El problema, sin embargo, es que nadie espera que el juego realmente sea mortal, hasta que se dan cuenta cuando participan en el primero los 456, el de luz roja, luz verde, donde una muñeca gigantesca canta una canción infantil y, a continuación, lanza disparos a los que hagan el mínimo movimiento, una vez que tuvieron que detenerse en su loca carrera hacia la meta (como en los semáforos de las calles; de ahí, pues, el nombre). En este primer juego, ante la masacre de más de 70 de los concursantes, la mayoría de los sobrevivientes se rebela con los misteriosos organizadores, que andan en uniformes rojos que les oculta hasta el rostro, con un líder que se distingue por su vestimenta de color oscuro y una voz metálica.
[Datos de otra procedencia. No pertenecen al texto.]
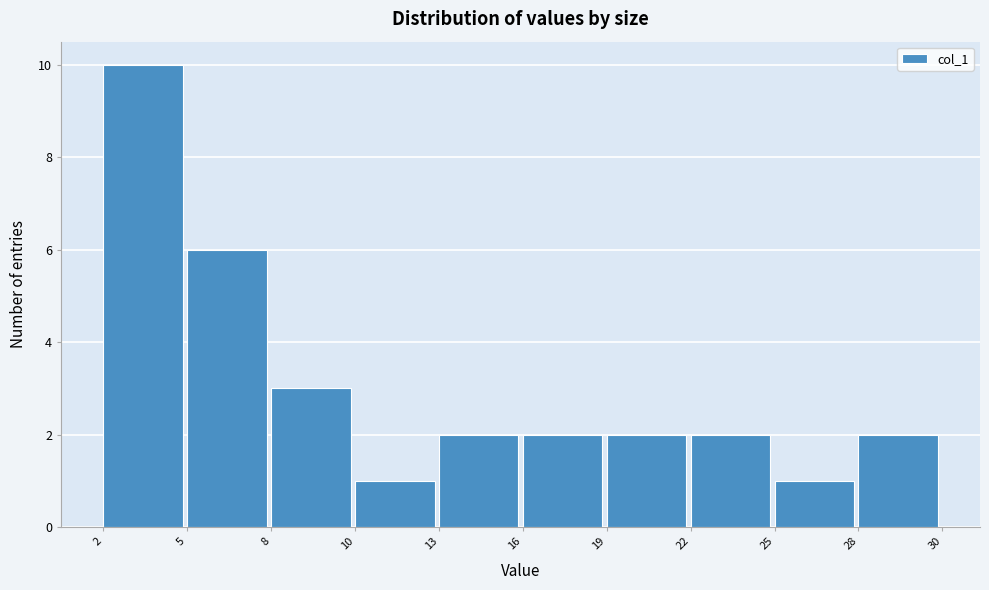

Reading left to right, what are all the values shown in this chart?

10	6	3	1	2	2	2	2	1	2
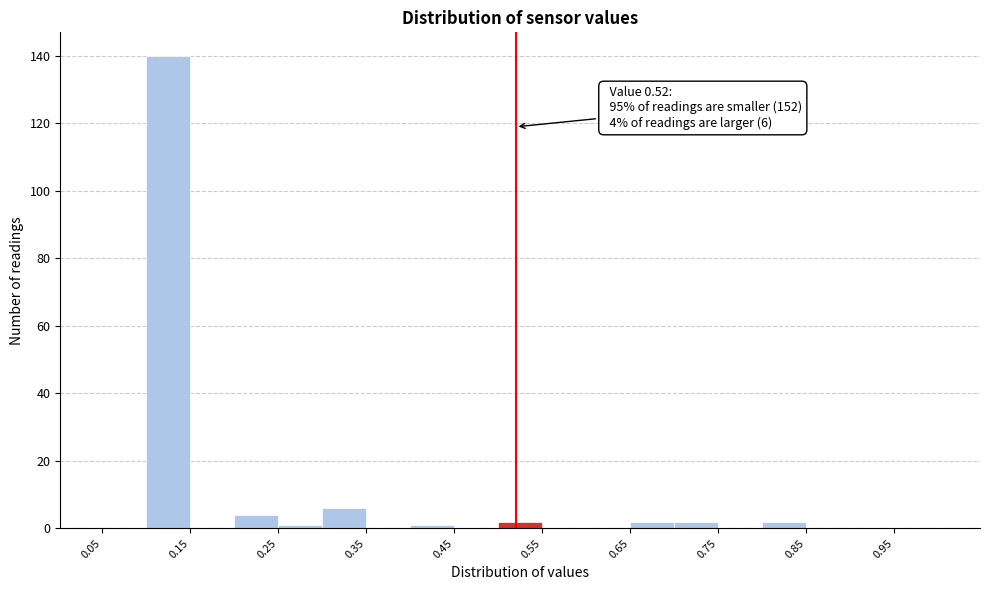

Which range on the x-axis has the tallest bar?

0.10 to 0.15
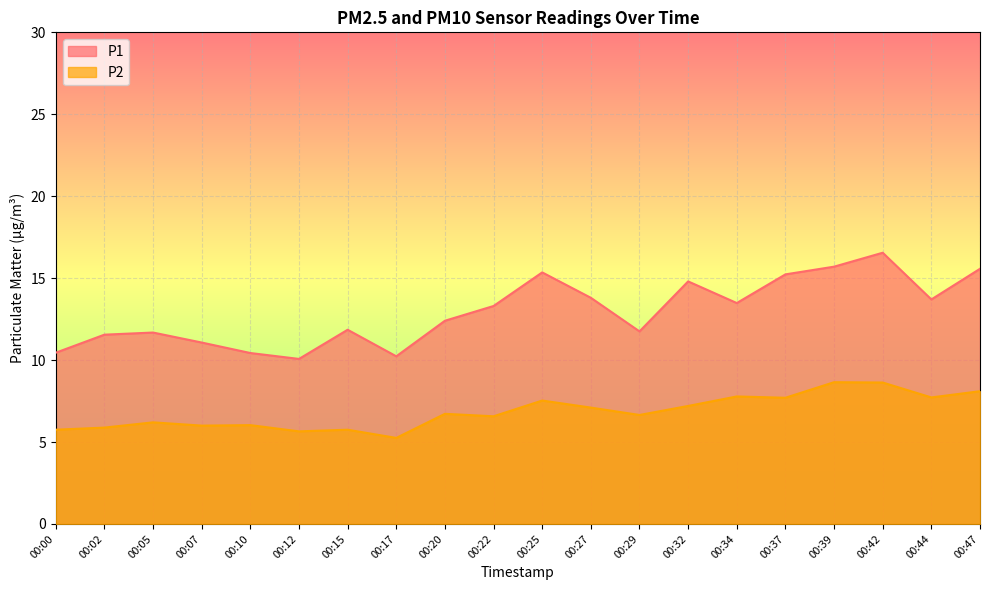

How many lines are shown in the chart?

2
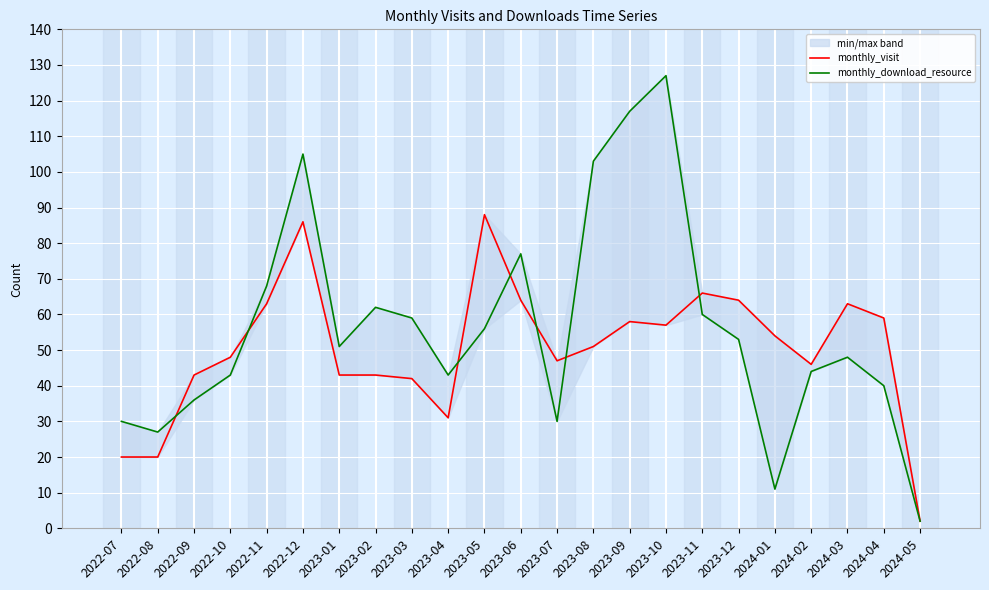

Reading left to right, what are all the values shown in this chart?

monthly_visit: 20	20	43	48	63	86	43	43	42	31	88	64	47	51	58	57	66	64	54	46	63	59	2
monthly_download_resource: 30	27	36	43	68	105	51	62	59	43	56	77	30	103	117	127	60	53	11	44	48	40	2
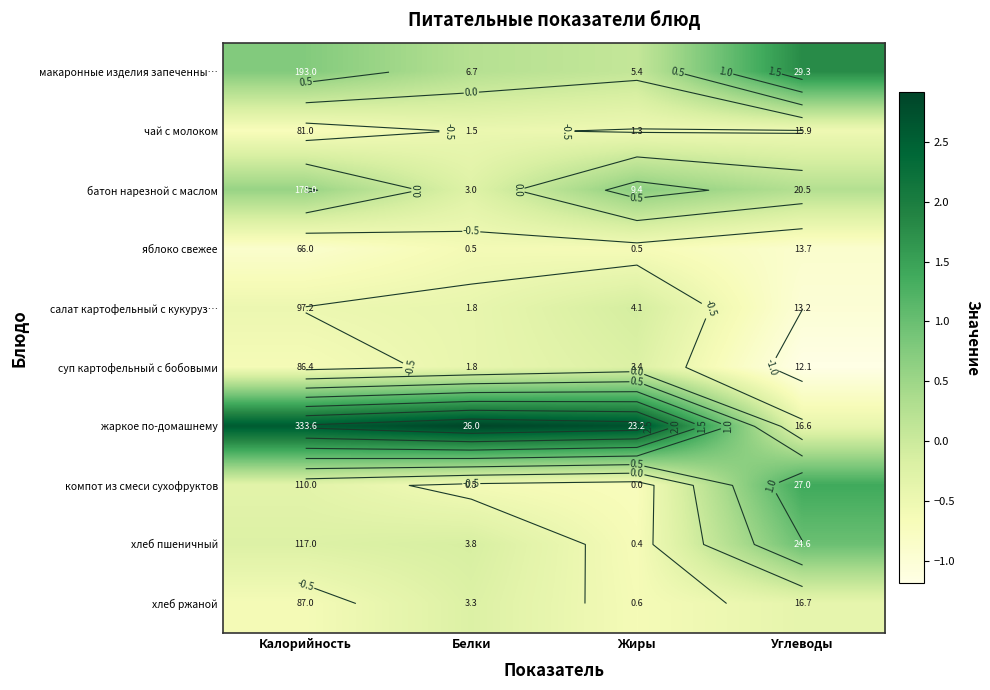

What is the lowest value of the компот из смеси сухофруктов series?

-0.7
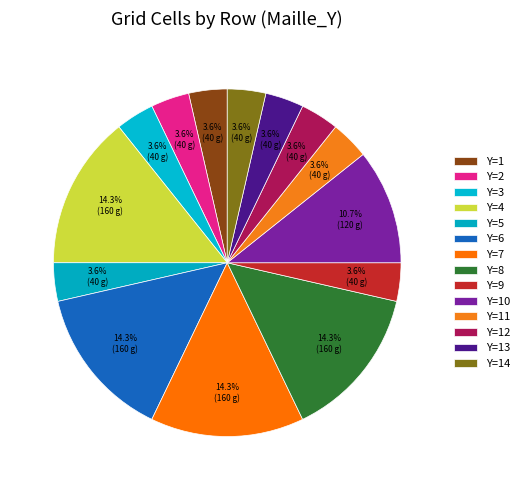

Is it true that Y=4 is 14% of the pie?

True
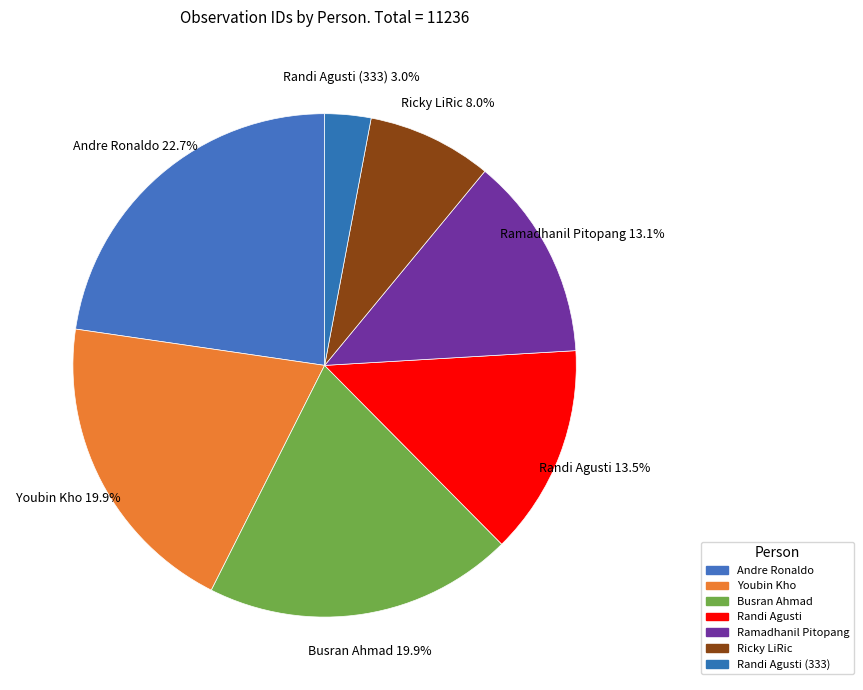

To the nearest percent, what is the average slice percentage?

14%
Una cláusula para poder abandonar el juego es que todos estén de acuerdo, si bien hay quienes titubean cuando se enteran de la bolsa acumulada en ese momento, que representa la cantidad de 100 mil wones por cada uno de los que fueron asesinados, dinero en efectivo que es arrojado en un enorme globo de metal que pende del techo del área en la que se encuentran hacinados los concursantes, a los que les dan de comer poco y malo. Así, pues, por razones de mejor desarrollo de la historia, el juego termina y cada quién es regresado a las calles de la ciudad, lugar en el que tienen un encuentro el 218 y el 199, donde el primero se muestra generoso con el segundo.
Más adelante, de nuevo por razones de desarrollo del guion, el concurso se reanuda con el segundo –de seis en total— de los juegos: el del panal de azúcar, que en realidad es como una especie de oblea en la que hay que sacar sin romper la imagen que a cada uno le haya tocado, que son círculos, cuadros, triángulos o paraguas, como ocurre con el 456, que es el más difícil de todos. No obstante, por pura casualidad el jugador se da cuenta que, humedeciendo la imagen con la lengua, puede facilitarse desprender la figura sin dañarla.
El mafioso 101 es auxiliado por la 212 (una mujer medio desquiciada), que le pasa el tip de que puede desprender la imagen con un alfiler con la punta ardiente (calentada con un encendedor), por lo que entre ambos nace algo más más que una alianza, tras un sabroso cogidón que tiene lugar en los sanitarios. Por cierto, sobra decir que todos los que no pudieron cumplir con su objetivo son masacrados por los guardias uniformados de rojo, cuya instrucción es no hablar con nadie, a menos que se les dé la orden para hacerlo.
La historia es absorbente por llevar a los personajes a una situación límite en cada uno de los seis juegos en los que tienen que participar. Bueno, tratándose de la muerte, todo siempre es al límite. Sin embargo, aun en esas condiciones extremas, hay valores que están presentes entre personas que, en su mayoría, no son asesinas. Incluso hay quienes llegan al grado de sacrificar su propia vida para salvar la de otro, sin que por eso haya recompensa. La traición, por su parte, está presente también, la cual es más dolorosa cuando viene de alguien cercano y del que menos se lo puede uno imaginar.
Los ojetes de la trama, como bien se dice, no sorprenden ni decepcionan a nadie: son ojetes por naturaleza, de ahí que de ellos se puede esperar todo, pero por lo menos aquí alcanzan a recibir su merecido, es decir, el que la hace la paga. En fin: El juego del calamar es una obra maestra en el género del horror que, desde ahora y por méritos propios, es una serie de culto. Bien por Netflix.
*Columna publicada el 4 de noviembre de 2021.